Directions - Return every line of the items below with no changes at all.

Data for review -
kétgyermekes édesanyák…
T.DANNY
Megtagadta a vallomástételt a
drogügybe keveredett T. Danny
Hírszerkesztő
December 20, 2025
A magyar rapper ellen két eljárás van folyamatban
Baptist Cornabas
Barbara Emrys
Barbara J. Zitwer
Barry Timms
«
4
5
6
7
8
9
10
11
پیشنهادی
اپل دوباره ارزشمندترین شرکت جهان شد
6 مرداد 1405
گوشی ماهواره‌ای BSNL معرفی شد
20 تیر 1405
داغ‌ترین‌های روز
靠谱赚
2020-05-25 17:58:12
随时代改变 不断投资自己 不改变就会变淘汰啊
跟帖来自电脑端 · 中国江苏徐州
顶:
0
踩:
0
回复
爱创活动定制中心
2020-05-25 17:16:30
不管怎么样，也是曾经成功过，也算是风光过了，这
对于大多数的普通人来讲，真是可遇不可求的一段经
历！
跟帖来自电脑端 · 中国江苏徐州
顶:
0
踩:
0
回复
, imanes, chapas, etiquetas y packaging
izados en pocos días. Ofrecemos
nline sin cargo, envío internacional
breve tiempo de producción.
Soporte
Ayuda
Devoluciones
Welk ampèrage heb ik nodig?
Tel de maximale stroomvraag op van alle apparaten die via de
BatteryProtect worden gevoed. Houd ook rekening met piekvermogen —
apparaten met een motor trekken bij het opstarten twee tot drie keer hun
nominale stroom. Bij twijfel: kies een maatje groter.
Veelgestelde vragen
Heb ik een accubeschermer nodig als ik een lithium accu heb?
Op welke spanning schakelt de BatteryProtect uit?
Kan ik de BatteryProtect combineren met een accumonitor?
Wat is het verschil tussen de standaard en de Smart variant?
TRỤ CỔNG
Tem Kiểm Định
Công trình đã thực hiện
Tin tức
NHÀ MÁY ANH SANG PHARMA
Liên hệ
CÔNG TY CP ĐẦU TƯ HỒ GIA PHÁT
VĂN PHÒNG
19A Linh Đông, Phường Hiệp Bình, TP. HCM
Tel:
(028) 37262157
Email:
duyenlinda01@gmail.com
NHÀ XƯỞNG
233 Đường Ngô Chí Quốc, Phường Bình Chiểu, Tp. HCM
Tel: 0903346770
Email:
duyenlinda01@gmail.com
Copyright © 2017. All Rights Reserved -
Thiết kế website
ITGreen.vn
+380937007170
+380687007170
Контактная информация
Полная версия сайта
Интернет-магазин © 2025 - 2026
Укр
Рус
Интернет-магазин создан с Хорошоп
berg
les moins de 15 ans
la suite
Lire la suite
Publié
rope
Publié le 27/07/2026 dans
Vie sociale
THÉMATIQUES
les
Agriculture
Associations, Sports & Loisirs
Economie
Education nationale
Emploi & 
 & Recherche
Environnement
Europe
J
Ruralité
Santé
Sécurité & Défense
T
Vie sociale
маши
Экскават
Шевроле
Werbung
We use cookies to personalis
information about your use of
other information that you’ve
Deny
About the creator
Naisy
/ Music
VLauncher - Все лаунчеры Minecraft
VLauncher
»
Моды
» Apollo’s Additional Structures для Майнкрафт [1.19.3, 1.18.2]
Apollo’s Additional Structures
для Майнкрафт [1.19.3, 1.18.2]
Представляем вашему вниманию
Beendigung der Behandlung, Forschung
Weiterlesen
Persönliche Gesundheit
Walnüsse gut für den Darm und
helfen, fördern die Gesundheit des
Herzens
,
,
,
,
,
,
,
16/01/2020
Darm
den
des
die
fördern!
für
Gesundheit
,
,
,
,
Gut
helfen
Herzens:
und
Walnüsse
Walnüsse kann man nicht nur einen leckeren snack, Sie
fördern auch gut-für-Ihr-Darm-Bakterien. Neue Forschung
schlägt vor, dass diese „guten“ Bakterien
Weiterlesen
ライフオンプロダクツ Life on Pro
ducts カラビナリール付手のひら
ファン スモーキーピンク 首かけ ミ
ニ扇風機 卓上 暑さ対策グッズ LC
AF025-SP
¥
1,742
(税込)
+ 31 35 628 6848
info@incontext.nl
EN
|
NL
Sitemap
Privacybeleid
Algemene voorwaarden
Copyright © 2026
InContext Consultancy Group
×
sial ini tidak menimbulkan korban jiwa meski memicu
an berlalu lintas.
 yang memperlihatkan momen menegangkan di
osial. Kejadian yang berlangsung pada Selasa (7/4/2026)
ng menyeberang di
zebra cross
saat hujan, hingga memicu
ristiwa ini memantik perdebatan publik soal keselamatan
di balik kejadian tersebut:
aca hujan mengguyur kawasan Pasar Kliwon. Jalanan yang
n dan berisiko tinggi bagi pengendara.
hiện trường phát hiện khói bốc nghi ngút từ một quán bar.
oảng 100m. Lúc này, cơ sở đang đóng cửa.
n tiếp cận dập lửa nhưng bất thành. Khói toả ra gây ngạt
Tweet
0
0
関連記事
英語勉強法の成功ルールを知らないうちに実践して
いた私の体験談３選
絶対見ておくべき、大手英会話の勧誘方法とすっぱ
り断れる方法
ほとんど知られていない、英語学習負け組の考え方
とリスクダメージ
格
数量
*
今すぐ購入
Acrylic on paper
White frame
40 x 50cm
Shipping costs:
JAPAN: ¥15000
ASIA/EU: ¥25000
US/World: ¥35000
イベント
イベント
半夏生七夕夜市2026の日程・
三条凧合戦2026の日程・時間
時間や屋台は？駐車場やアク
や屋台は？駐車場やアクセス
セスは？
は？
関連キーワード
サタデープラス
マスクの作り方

Answer section -
kétgyermekes édesanyák…
T.DANNY
Megtagadta a vallomástételt a
drogügybe keveredett T. Danny
Hírszerkesztő
December 20, 2025
A magyar rapper ellen két eljárás van folyamatban
Baptist Cornabas
Barbara Emrys
Barbara J. Zitwer
Barry Timms
«
4
5
6
7
8
9
10
11
پیشنهادی
اپل دوباره ارزشمندترین شرکت جهان شد
6 مرداد 1405
گوشی ماهواره‌ای BSNL معرفی شد
20 تیر 1405
داغ‌ترین‌های روز
靠谱赚
2020-05-25 17:58:12
随时代改变 不断投资自己 不改变就会变淘汰啊
跟帖来自电脑端 · 中国江苏徐州
顶:
0
踩:
0
回复
爱创活动定制中心
2020-05-25 17:16:30
不管怎么样，也是曾经成功过，也算是风光过了，这
对于大多数的普通人来讲，真是可遇不可求的一段经
历！
跟帖来自电脑端 · 中国江苏徐州
顶:
0
踩:
0
回复
, imanes, chapas, etiquetas y packaging
izados en pocos días. Ofrecemos
nline sin cargo, envío internacional
breve tiempo de producción.
Soporte
Ayuda
Devoluciones
Welk ampèrage heb ik nodig?
Tel de maximale stroomvraag op van alle apparaten die via de
BatteryProtect worden gevoed. Houd ook rekening met piekvermogen —
apparaten met een motor trekken bij het opstarten twee tot drie keer hun
nominale stroom. Bij twijfel: kies een maatje groter.
Veelgestelde vragen
Heb ik een accubeschermer nodig als ik een lithium accu heb?
Op welke spanning schakelt de BatteryProtect uit?
Kan ik de BatteryProtect combineren met een accumonitor?
Wat is het verschil tussen de standaard en de Smart variant?
TRỤ CỔNG
Tem Kiểm Định
Công trình đã thực hiện
Tin tức
NHÀ MÁY ANH SANG PHARMA
Liên hệ
CÔNG TY CP ĐẦU TƯ HỒ GIA PHÁT
VĂN PHÒNG
19A Linh Đông, Phường Hiệp Bình, TP. HCM
Tel:
(028) 37262157
Email:
duyenlinda01@gmail.com
NHÀ XƯỞNG
233 Đường Ngô Chí Quốc, Phường Bình Chiểu, Tp. HCM
Tel: 0903346770
Email:
duyenlinda01@gmail.com
Copyright © 2017. All Rights Reserved -
Thiết kế website
ITGreen.vn
+380937007170
+380687007170
Контактная информация
Полная версия сайта
Интернет-магазин © 2025 - 2026
Укр
Рус
Интернет-магазин создан с Хорошоп
berg
les moins de 15 ans
la suite
Lire la suite
Publié
rope
Publié le 27/07/2026 dans
Vie sociale
THÉMATIQUES
les
Agriculture
Associations, Sports & Loisirs
Economie
Education nationale
Emploi & 
 & Recherche
Environnement
Europe
J
Ruralité
Santé
Sécurité & Défense
T
Vie sociale
маши
Экскават
Шевроле
Werbung
We use cookies to personalis
information about your use of
other information that you’ve
Deny
About the creator
Naisy
/ Music
VLauncher - Все лаунчеры Minecraft
VLauncher
»
Моды
» Apollo’s Additional Structures для Майнкрафт [1.19.3, 1.18.2]
Apollo’s Additional Structures
для Майнкрафт [1.19.3, 1.18.2]
Представляем вашему вниманию
Beendigung der Behandlung, Forschung
Weiterlesen
Persönliche Gesundheit
Walnüsse gut für den Darm und
helfen, fördern die Gesundheit des
Herzens
,
,
,
,
,
,
,
16/01/2020
Darm
den
des
die
fördern!
für
Gesundheit
,
,
,
,
Gut
helfen
Herzens:
und
Walnüsse
Walnüsse kann man nicht nur einen leckeren snack, Sie
fördern auch gut-für-Ihr-Darm-Bakterien. Neue Forschung
schlägt vor, dass diese „guten“ Bakterien
Weiterlesen
ライフオンプロダクツ Life on Pro
ducts カラビナリール付手のひら
ファン スモーキーピンク 首かけ ミ
ニ扇風機 卓上 暑さ対策グッズ LC
AF025-SP
¥
1,742
(税込)
+ 31 35 628 6848
info@incontext.nl
EN
|
NL
Sitemap
Privacybeleid
Algemene voorwaarden
Copyright © 2026
InContext Consultancy Group
×
sial ini tidak menimbulkan korban jiwa meski memicu
an berlalu lintas.
 yang memperlihatkan momen menegangkan di
osial. Kejadian yang berlangsung pada Selasa (7/4/2026)
ng menyeberang di
zebra cross
saat hujan, hingga memicu
ristiwa ini memantik perdebatan publik soal keselamatan
di balik kejadian tersebut:
aca hujan mengguyur kawasan Pasar Kliwon. Jalanan yang
n dan berisiko tinggi bagi pengendara.
hiện trường phát hiện khói bốc nghi ngút từ một quán bar.
oảng 100m. Lúc này, cơ sở đang đóng cửa.
n tiếp cận dập lửa nhưng bất thành. Khói toả ra gây ngạt
Tweet
0
0
関連記事
英語勉強法の成功ルールを知らないうちに実践して
いた私の体験談３選
絶対見ておくべき、大手英会話の勧誘方法とすっぱ
り断れる方法
ほとんど知られていない、英語学習負け組の考え方
とリスクダメージ
格
数量
*
今すぐ購入
Acrylic on paper
White frame
40 x 50cm
Shipping costs:
JAPAN: ¥15000
ASIA/EU: ¥25000
US/World: ¥35000
イベント
イベント
半夏生七夕夜市2026の日程・
三条凧合戦2026の日程・時間
時間や屋台は？駐車場やアク
や屋台は？駐車場やアクセス
セスは？
は？
関連キーワード
サタデープラス
マスクの作り方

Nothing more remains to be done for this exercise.